The artwork published by Kelly suggests the new missile will fit inside the F-22’s weapons bay, meaning it will not be appreciably larger than AMRAAM. The artwork may be deliberately misleading, however. The image also suggests a modular, “stacked” propulsion system, meaning the missile could be configured for longer- or shorter-ranged missions.

Air Force budget documents specifically say that the F-22 will make use of technologies developed for the Next Generation Air Dominance (NGAD) family of systems, and it is likely that the F-22, as USAF’s primary stealth air dominance craft, will also be a testbed for some of those technologies. Service officials have said that while the F-22 is slated to retire circa 2030, its capabilities will be updated to keep it dominant until it is replaced by the NGAD.

ACC is also planning to put capability in the F-22 for a helmet-mounted cuing system, but the new F-22 art isn’t detailed enough to show whether the pilot portrayed in the fighter is wearing such a helmet.

The ACC comment that the artwork shows “any number” of new capabilities also hints that there may be more in the image than meets the eye. The silvery appliques that Brown referred to as being tested on the aircraft might be new stealth materials that would be concealed by the F-22’s special low-visibility paint. The image may also reveal new apertures for side-looking sensors on the fuselage and wings.

The Air Force is asking Congress to let it retire 33 of its oldest F-22s in fiscal 2023, saying the jets would cost too much to upgrade to the latest combat configuration; Air Force Secretary Frank Kendall pegged that cost as $50 million apiece, or about $1.65 billion, during testimony before the Senate Armed Services Committee this week.

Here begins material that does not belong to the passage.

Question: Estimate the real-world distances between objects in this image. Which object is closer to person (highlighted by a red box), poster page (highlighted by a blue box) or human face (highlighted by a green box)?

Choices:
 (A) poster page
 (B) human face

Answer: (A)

AFA’s Mitchell Institute for Aerospace Studies argues that the F-22s, though destined for retirement in seven years, should get the upgrades.

Kendall said he wants “‘first and foremost, to deter any act of aggression, and if necessary, defeat it,’” said retired Lt. Gen. David A. Deptula, dean of the Mitchell Institute.

“The most cost-effective move the Air Force could make today to increase the quality of its force to meet the China threat is to upgrade the 33 Block 20 F-22s to match the rest of the F-22 force,” Deptula said. “NGAD will not be available in any meaningful quantity for over a decade.”

Quoting Kendall as saying he wants to get “‘as much quality into the force as I can, as fast as I can,’” Deptula said adding the older F-22s to the update would “provide an additional squadron of the world’s most effective fighters to our Air Force.”